Here's what it means to understand how something works. If you can accurately pr...

kerkeslager · on March 28, 2023

> Here's what it means to understand how something works. If you can accurately predict what _change_ you need to make to its workings in order to achieve a desired _change_ in the resulting behaviour, then you know how it works. The more reliably and precisely you can predict the impact of various changes, the better your understanding.

For example, one might decide that you don't want your chat engine to return pornography. So you train your model to reject inappropriate requests.

They did that.

I'm not sure why you think that what you're saying doesn't apply to LLMs.

> I don't think you can show me that kind of understanding of large language models.

See above.

> Which is to say, I don't think you can accurately predict what changes you need to make to the internal structure of an LLM to cause specific changes to the interesting high-level ("emergent") behaviours that people are seeing.

What emergent behaviors?

There's literally nothing I've seen any of these LLMs do that I would not expect from the inputs and design of the system.

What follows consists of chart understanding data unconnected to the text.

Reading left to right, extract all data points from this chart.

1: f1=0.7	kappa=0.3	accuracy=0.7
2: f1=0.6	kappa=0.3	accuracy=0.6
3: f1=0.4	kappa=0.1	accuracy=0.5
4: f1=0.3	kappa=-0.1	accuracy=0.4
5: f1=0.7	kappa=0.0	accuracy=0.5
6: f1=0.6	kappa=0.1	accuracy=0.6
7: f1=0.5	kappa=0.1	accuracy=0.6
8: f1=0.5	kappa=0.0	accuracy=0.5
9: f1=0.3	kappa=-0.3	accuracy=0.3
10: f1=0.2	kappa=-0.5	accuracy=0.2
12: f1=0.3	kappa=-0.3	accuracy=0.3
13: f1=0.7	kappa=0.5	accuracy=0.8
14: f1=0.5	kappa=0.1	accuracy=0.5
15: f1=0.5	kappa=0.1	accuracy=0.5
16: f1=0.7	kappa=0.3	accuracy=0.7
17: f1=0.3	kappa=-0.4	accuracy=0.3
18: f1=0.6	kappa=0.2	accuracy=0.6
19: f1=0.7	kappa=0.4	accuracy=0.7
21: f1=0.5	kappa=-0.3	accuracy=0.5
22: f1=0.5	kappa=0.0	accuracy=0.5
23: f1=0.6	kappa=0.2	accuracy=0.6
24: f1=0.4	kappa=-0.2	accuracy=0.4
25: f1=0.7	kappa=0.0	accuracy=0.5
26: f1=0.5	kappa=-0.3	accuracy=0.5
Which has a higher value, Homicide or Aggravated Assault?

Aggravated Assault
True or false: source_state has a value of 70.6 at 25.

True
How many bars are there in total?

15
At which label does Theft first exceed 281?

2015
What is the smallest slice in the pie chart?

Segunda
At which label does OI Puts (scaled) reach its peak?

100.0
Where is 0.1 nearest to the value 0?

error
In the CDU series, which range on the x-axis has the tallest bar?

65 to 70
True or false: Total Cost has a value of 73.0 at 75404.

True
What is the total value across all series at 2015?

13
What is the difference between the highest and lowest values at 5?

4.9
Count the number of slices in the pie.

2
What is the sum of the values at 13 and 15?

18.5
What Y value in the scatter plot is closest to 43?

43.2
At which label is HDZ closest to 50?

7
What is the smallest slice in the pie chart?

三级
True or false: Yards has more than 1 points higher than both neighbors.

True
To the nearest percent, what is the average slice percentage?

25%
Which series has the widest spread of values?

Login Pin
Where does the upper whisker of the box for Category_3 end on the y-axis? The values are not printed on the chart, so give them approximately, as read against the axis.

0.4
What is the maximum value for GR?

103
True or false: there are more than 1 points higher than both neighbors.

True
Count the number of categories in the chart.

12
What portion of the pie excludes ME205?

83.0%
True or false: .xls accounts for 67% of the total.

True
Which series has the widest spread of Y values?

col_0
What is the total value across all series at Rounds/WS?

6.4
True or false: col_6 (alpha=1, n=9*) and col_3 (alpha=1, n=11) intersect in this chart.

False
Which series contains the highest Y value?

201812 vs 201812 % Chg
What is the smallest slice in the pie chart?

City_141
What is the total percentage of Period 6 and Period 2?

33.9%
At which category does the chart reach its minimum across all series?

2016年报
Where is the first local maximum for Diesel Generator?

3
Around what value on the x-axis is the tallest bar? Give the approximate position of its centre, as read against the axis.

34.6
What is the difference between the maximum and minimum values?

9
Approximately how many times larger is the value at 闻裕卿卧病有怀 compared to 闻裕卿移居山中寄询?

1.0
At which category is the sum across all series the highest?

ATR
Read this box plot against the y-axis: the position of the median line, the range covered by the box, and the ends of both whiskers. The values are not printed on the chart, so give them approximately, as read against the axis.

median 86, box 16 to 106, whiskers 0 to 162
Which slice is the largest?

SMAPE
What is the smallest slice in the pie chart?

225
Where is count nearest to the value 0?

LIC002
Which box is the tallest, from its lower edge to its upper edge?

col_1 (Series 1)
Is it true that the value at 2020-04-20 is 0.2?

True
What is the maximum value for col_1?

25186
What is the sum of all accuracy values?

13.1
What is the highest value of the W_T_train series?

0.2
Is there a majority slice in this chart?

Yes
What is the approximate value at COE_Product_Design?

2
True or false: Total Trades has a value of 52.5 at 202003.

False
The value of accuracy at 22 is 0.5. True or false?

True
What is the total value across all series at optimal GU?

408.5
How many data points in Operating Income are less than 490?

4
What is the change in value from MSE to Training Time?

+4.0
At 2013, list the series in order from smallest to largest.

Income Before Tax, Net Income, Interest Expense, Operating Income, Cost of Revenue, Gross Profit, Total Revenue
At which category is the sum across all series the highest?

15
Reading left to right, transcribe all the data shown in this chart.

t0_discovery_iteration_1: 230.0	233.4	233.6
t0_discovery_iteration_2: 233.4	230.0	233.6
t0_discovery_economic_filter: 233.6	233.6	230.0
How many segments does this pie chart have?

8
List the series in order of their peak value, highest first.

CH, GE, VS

The behaviors aren't "emergent", they're exactly what we'd expect.

zestyping · on March 29, 2023

> train your model to reject inappropriate requests.

Training a model is not the same as understanding how the model works internally. Given an LLM, can you identify which of the parameters that are responsible for generating pornography? By looking at the parameters, can you tell how reliable or unreliable the filter is? You don't know. How do you change the parameters to increase or decrease the reliability of the filter? You don't know.

> There's literally nothing I've seen any of these LLMs do that I would not expect from the inputs and design of the system.

Really? How confident were you, _before_ ChatGPT came out, that it would be able to explain how to remove a peanut butter sandwich from a VCR in the style of the Bible, when simply asked to do so? Sure, it would be reasonable to guess that it would adopt some of the phrasing and vocabulary of the Bible. But did you know it would be _this_ successful? (https://twitter.com/_BRCooper/status/1598569424008667137)

And why _this_ successful, and not better, and not worse? Why in this way? I doubt you could have known. Suppose you were asked to predict how it would answer that request, by writing your own estimate of its answer. Would you have written something of this level of quality? We could even do the same experiment right now — we could challenge you to describe how the quality of the output would change if the model had half the size, or double the size. And then try it, and see. How confident are you that you could draft an answer that would be degraded by just the right amount?

If all of this was entirely predictable, then no one would be surprised. But we have ample evidence that the vast majority of people have been shocked by what it can do.

kerkeslager · on March 29, 2023

> Given an LLM, can you identify which of the parameters that are responsible for generating pornography?

The pornography in the training data.

> By looking at the parameters, can you tell how reliable or unreliable the filter is?

The parameters in the model? No, because that's not in a human-readable form: it's a highly-compressed cache. But those parameters aren't mysterious any more than a JPEG is mysterious because you can't read its bytecode. The parameters come from the training data, just as the lossy compressed bytes in a JPEG come from whatever raw format was compressed.

You're viewing the model as if it's some sort of mystery, but it's not. It's just a lossy-compressed cache of the training data optimized for quick access. There is nothing there which is not from the training data.

The rest of your post is asking me, personally, about my knowledge of the system, and then extrapolating that answer to all of humanity, which happens to include the people who made ChatGPT.

Just because people with no access to the code or training data of ChatGPT can't answer a question about ChatGPT doesn't mean those questions can't be answered.

> If all of this was entirely predictable, then no one would be surprised. But we have ample evidence that the vast majority of people have been shocked by what it can do.

The surprise of people who don't understand how something works, is not evidence that nobody understands how it works.